번역본을 삽입하는 `add_trans()`.

다음 섹션이 시작되는 지점에 번역본을 추가하고 초기화된 번역본 섹션과 결과, 번역본의 다음 시작점을 반환한다.

원본과 번역본의 인덱스를 추적해야 하므로 while문을 사용한다.

def add_trans(sections_trans, translations, results, ti):
    '''
    -> sections_trans, results, ti
    '''
    while ti < len(translations):
        # <!--
        if translations[ti].startswith(d.SECTIONS_TAGS[0]):
            # add kor
            results = results + sections_trans

            # init kor
            sections_trans = [translations[ti]]

            # break for eng
            ti += 1
            break
        else:
            # add item
            sections_trans = sections_trans + [translations[ti]]

        ti += 1

    return sections_trans, results, ti

메인 프로그램인 `binder()`.

get_sources(), add_trans()를 호출하여 처리하고, 코드를 제외한 영문부분에 회색태그를 붙이고 파일에 저장한다.

역시 인덱스를 추적해야 하므로 while문을 사용한다.

(과제 안내)
본문에서 "# break for"부터 "붙이고 파일에 저장한다."까지 양 끝을 포함해 한 글자도 바꾸지 말고 옮겨 적으세요. 뒤에 나오는 행들은 보지 않아도 됩니다.

(제공 자료)

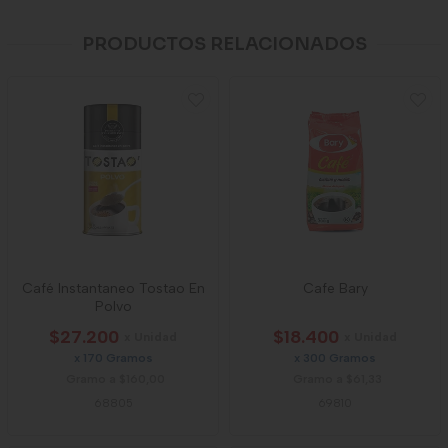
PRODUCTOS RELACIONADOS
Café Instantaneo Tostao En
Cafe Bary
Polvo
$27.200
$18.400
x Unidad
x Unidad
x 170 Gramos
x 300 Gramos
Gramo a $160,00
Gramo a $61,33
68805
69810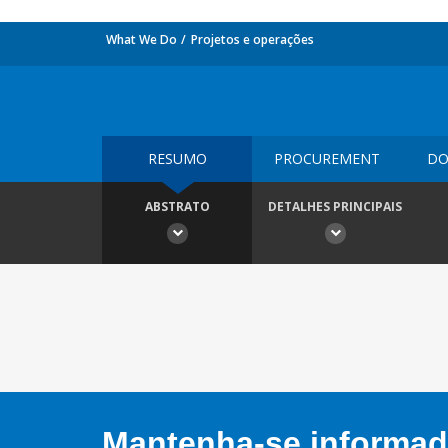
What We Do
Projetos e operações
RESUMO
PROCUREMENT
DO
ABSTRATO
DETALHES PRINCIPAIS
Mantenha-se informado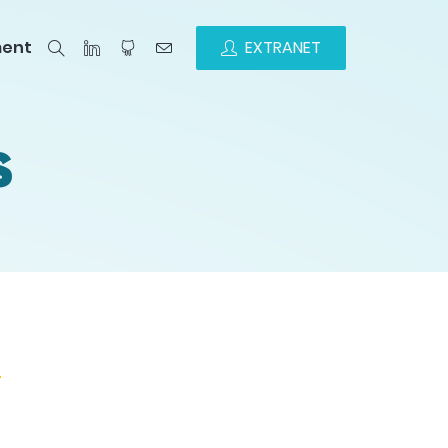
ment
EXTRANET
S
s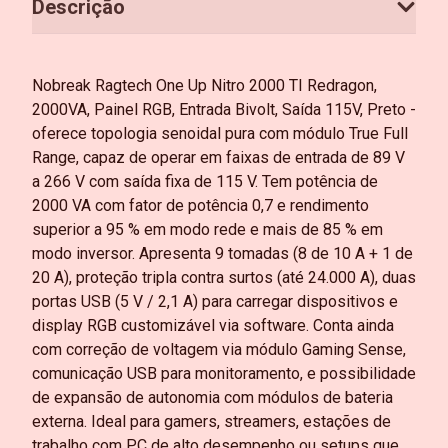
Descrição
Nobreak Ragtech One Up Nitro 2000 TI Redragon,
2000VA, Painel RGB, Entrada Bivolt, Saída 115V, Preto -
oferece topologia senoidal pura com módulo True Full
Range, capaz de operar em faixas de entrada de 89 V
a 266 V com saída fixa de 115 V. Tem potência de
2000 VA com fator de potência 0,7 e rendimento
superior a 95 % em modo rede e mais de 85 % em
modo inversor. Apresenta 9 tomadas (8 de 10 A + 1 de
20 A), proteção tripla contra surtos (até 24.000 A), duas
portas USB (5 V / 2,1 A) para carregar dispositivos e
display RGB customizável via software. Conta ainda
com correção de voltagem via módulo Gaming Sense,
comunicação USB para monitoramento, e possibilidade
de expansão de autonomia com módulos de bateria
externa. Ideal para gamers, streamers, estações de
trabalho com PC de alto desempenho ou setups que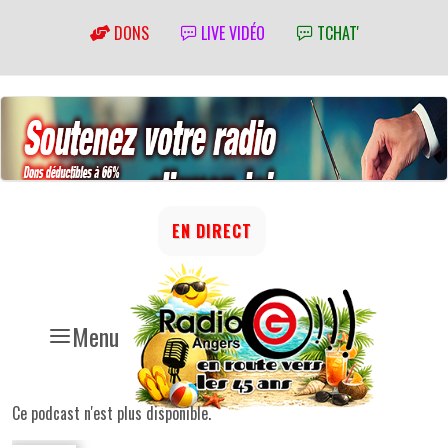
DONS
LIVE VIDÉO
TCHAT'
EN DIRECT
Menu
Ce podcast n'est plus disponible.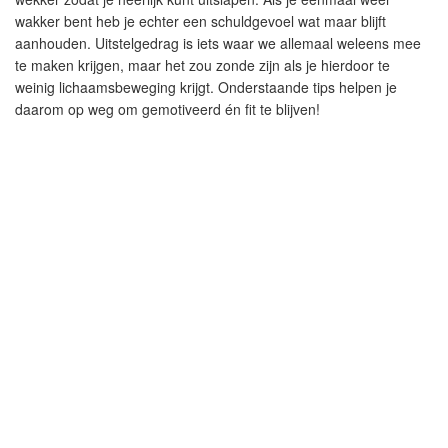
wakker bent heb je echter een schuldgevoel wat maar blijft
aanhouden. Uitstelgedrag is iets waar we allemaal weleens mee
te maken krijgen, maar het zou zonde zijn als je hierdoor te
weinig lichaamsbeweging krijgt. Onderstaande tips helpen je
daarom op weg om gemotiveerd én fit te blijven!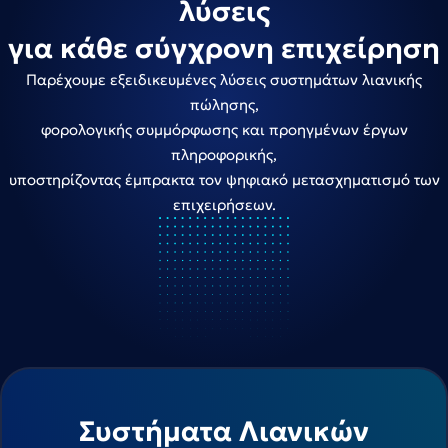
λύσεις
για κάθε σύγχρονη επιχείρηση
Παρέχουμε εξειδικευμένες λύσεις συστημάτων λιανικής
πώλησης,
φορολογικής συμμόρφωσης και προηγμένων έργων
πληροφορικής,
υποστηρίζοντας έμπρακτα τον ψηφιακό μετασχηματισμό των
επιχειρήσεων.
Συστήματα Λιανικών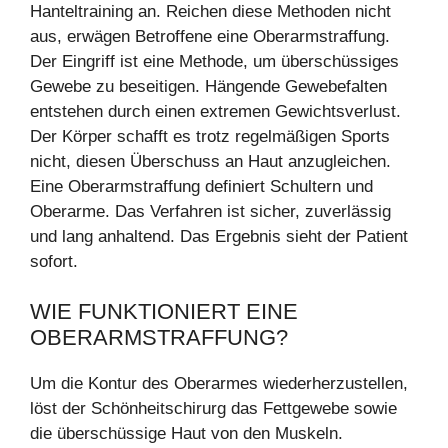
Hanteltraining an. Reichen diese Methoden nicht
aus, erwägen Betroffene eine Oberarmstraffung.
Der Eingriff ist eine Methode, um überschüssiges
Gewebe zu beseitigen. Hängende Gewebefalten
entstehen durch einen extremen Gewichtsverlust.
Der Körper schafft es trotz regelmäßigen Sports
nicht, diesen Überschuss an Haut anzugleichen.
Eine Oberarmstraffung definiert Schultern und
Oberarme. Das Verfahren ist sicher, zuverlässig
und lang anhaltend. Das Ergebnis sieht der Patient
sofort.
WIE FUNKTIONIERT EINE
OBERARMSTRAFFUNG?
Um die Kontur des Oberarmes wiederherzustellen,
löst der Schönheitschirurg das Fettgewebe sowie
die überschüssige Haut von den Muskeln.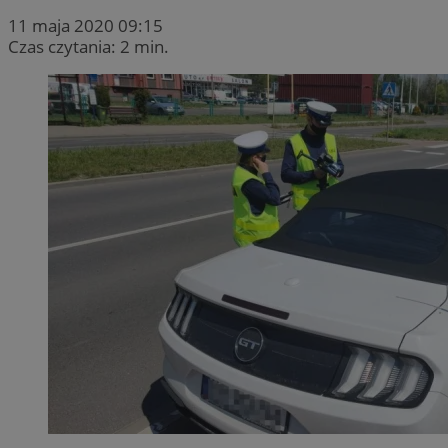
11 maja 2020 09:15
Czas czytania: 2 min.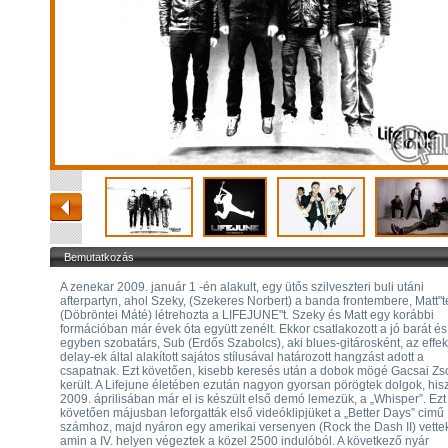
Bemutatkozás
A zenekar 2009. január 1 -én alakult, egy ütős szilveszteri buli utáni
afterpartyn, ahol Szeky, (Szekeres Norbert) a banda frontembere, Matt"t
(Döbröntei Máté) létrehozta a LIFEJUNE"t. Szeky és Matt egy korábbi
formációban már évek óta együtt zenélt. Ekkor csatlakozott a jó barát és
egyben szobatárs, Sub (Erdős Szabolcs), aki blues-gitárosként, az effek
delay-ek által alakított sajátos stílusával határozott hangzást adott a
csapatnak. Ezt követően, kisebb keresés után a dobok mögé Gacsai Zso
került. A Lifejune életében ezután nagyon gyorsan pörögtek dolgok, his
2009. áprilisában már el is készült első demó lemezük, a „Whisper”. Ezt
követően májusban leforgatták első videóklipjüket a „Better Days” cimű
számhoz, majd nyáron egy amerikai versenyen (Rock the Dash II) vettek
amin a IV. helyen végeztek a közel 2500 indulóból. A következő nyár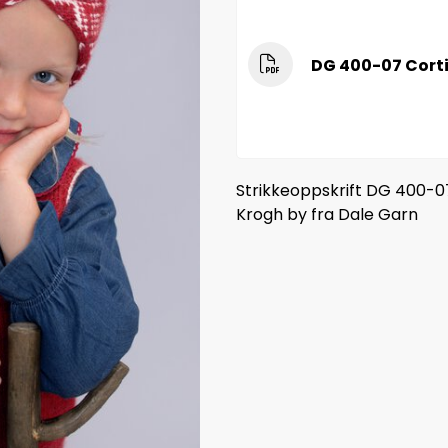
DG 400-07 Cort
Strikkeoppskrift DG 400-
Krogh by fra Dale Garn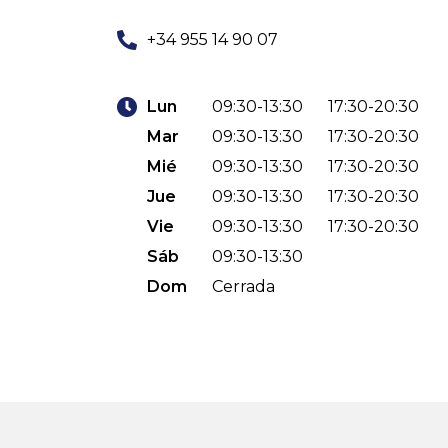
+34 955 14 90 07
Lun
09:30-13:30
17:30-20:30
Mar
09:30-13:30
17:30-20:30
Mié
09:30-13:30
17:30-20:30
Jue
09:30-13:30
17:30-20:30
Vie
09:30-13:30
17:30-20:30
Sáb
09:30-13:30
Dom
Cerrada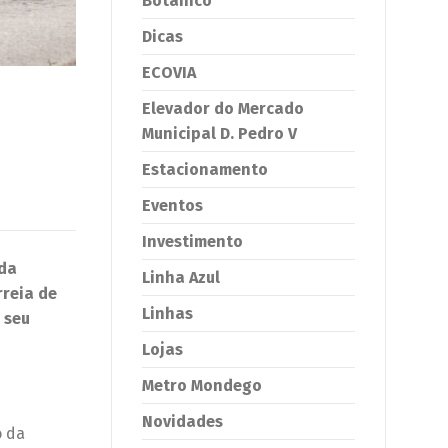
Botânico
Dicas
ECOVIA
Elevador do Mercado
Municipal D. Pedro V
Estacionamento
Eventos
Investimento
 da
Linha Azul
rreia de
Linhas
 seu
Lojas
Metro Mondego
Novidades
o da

(과제 결과)
# break for eng
            ti += 1
            break
        else:
            # add item
            sections_trans = sections_trans + [translations[ti]]

        ti += 1

    return sections_trans, results, ti

메인 프로그램인 `binder()`.

get_sources(), add_trans()를 호출하여 처리하고, 코드를 제외한 영문부분에 회색태그를 붙이고 파일에 저장한다.